Collected data entries —

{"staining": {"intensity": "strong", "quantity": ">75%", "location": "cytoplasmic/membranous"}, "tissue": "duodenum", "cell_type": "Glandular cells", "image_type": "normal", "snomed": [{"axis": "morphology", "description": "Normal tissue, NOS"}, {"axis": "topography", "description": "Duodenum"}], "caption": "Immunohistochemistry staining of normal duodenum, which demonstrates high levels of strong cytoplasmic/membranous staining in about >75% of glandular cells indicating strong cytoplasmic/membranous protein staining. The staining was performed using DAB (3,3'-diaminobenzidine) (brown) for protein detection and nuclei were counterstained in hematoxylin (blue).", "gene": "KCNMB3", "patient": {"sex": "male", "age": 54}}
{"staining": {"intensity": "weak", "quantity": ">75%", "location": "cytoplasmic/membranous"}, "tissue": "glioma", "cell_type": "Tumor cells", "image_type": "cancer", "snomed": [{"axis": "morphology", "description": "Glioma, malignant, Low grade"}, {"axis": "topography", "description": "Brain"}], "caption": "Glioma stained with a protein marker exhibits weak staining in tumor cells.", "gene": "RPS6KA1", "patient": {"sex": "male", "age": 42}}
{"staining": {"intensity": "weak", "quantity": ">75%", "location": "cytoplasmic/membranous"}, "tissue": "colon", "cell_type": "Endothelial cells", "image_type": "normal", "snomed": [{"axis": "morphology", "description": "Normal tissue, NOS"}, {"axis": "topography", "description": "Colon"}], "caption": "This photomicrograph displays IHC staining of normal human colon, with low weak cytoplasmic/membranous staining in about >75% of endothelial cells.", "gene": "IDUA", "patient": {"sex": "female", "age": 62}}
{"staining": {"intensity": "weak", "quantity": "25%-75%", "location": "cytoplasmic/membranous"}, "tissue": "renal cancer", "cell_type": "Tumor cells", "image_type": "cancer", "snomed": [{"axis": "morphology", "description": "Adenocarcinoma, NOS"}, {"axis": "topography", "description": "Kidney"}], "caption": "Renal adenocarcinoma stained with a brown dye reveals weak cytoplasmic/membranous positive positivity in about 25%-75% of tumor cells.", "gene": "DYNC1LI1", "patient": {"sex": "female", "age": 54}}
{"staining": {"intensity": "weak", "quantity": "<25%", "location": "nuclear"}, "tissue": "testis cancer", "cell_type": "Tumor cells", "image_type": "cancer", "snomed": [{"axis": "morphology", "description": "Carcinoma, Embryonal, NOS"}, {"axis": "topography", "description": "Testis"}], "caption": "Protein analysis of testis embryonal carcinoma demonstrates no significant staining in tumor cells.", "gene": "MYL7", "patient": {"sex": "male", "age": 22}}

WHAT YOU HAVE TO DO —
How many lines in the records above hold the string "with"? Only the number is wanted.

SOLUTION TO THIS TASK —
3